What I am trying to say is that you can’t justify allocating resources to say, war production, with the argument that it might provide benefits elsewhere. No make the argument to stop war production and apply the resources directly to benefit humanity!

So the question does become, do we throw resources at the heavens, in the hope that there may be spins off down on Earth.

Chris said...

The last line should actually read:

So the question becomes, do we throw resources at the Earth, in the hope that there may be spins offs up in the heavens rather than the other way round!!

I guess my logic is, if you consciously try to solve problems on Earth this would be better than trying to consciously solve problems in the Heavens and hope there are a few benefits for Earth.

It is a critique of your advocacy of space exploration for the reason it provides side benefits while ignore the opportunity cost of actually applying those resources used in space exploration directly to Earthly needs.

It is not like things don't need sorting out down here you know.





Phil said...

Well Chris, as I'm sure you'd agree campaigning against war without leaving the fundamental structures of capitalism untouched is a non-starter. Likewise, cancelling space programmes in the name of poverty reduction is similarly a utopian hope - especially when the sums for the latter are negligible compared to resources wasted on war, low tax regimes, and other such obscenities.

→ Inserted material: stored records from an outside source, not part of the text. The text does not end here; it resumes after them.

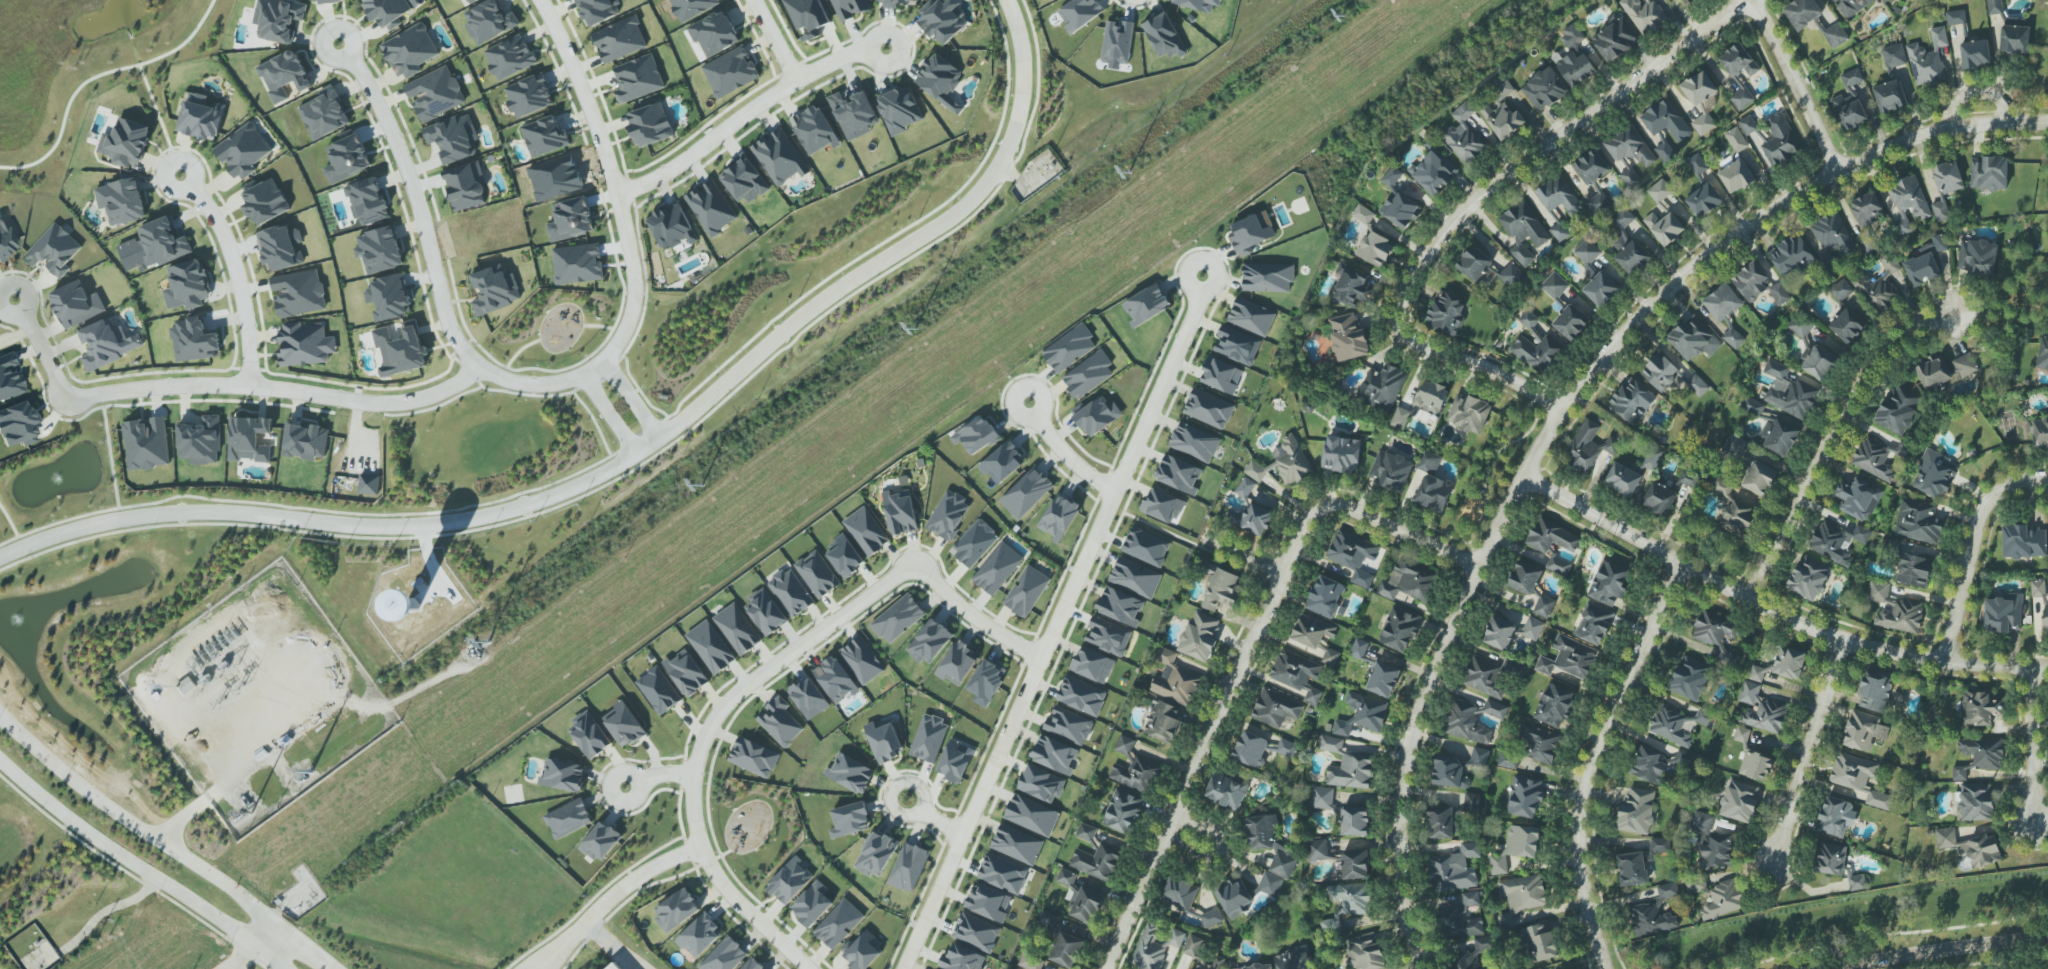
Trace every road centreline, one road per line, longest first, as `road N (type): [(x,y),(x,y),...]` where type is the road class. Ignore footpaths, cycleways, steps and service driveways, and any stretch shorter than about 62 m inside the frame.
road 1 (residential): [(1008,0),(1021,41),(1021,100),(1008,150),(985,184),(954,215),(794,321),(681,421),(601,473),(506,511),(451,522),(370,527),(186,512),(90,524),(0,556)]
road 2 (residential): [(2047,122),(1935,131),(1836,170),(1709,253),(1612,347),(1562,410),(1479,563),(1413,726),(1398,812),(1413,968)]
road 3 (residential): [(903,968),(1199,301),(1202,276)]
road 4 (residential): [(1479,563),(1345,506),(1313,511),(1105,968)]
road 5 (residential): [(1562,410),(1405,338),(1401,299),(1455,217),(1746,0)]
road 6 (residential): [(1523,476),(1747,600),(1845,641),(1944,662),(2047,664)]
road 7 (residential): [(591,369),(525,385),(484,370),(456,343),(401,161),(335,44)]
road 8 (residential): [(1604,968),(1579,875),(1578,814),(1680,565)]
road 9 (residential): [(64,398),(208,384),(408,403),(457,383),(476,365)]
road 10 (tertiary): [(334,968),(95,799),(0,716)]
road 11 (residential): [(591,369),(626,326),(630,262),(600,142),(539,0)]
road 12 (residential): [(702,846),(693,772),(722,707),(917,567)]
road 13 (residential): [(1747,600),(1859,377),(1908,331),(1954,312)]
road 14 (tertiary): [(0,764),(285,968)]
road 15 (residential): [(615,193),(672,168),(795,80),(853,52),(885,49)]
road 16 (residential): [(1944,662),(1984,506),(2012,485),(2047,480)]
road 17 (residential): [(1771,860),(1845,641)]
road 18 (residential): [(246,386),(247,332),(232,265),(211,216),(178,174)]
road 19 (secondary): [(1838,968),(2047,944)]
road 20 (residential): [(546,960),(603,900),(702,846)]
road 21 (residential): [(1836,170),(1748,0)]
road 22 (residential): [(702,846),(735,898),(809,968)]
road 23 (residential): [(2030,665),(2034,824)]
road 24 (residential): [(917,567),(999,637),(1039,657)]
road 25 (residential): [(1027,398),(1080,470),(1115,487)]
road 26 (residential): [(1174,814),(1214,832),(1220,848),(1207,860),(1162,842)]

That doesn't mean we should be blind to the political economy of space exploration, and I would certainly never suggest anything so naive about the Apollo missions. Nevertheless, socialism or not, the future of our species can only be guaranteed in the long-term if we spread beyond the envelope of the Earth. All technologies that in some way enable that to happen should be *critically* welcomed by socialists.

Phil said...

I hear what you say, David. But we are talking long-term interests here. The time will come when a more flexible space plane will be developed, or space elevators become a viable option. When that does happen the economics of space stack up. Those who hold the patents for the steps being made in this direction now stand to gain massively in the future.

Chris said...

Phil,

I think I was only criticising your notion of the benefits of spin offs rather than the space program in general. My point is that if there is a problem don't solve it by hoping there is some side benefit from some other venture but deal with the problem directly. For example some advances in war technology have benefited medical research but imagine if the resources had been thrown at medical research instead of war, that may have resulted in greater development than the side benefits of war production produced. You can't talk about the benefits of spin offs without mentioning the opportunity cost.

The way things are going the problems on Earth will mean humanity disappears long before space exploration and human occupation of other star systems becomes a reality.

Maybe addressing the problems on Earth more directly will benefit the space program in the long term, and if ever something was a long term project it is humans in space. The short and medium term is down on Earth.

Gary Elsby said...

I remember watching Neil Armstrong walk on the moon live ( I was in the airplane hanger).

My primary school in the 60's was turned over to accommodate this science and we were in a literal frenzy during the build up. As it happened I was in the class of the teacher leading everything scientific and it was fantastic.

Some years later, as a teenager, the headline wrote, 'Moon rock coming to Stoke'.
The old museum catered for this event with a Appolo display.
The queue that I was in stretch for over a mile, the whole City was up for this.

Space missions are still fabulous to me and the robot rovers are quite brilliant on Mars.
The Viking mission that got there around 1977 told a real tale often not heard anymore.
No life and no sign of life and no signs of past vegetation able to support life 'as we know it'.
The recent rovers said similar.
Those that disagree with this science should not own a computer of a phone as that would be a little disingenuous, wouldn't it?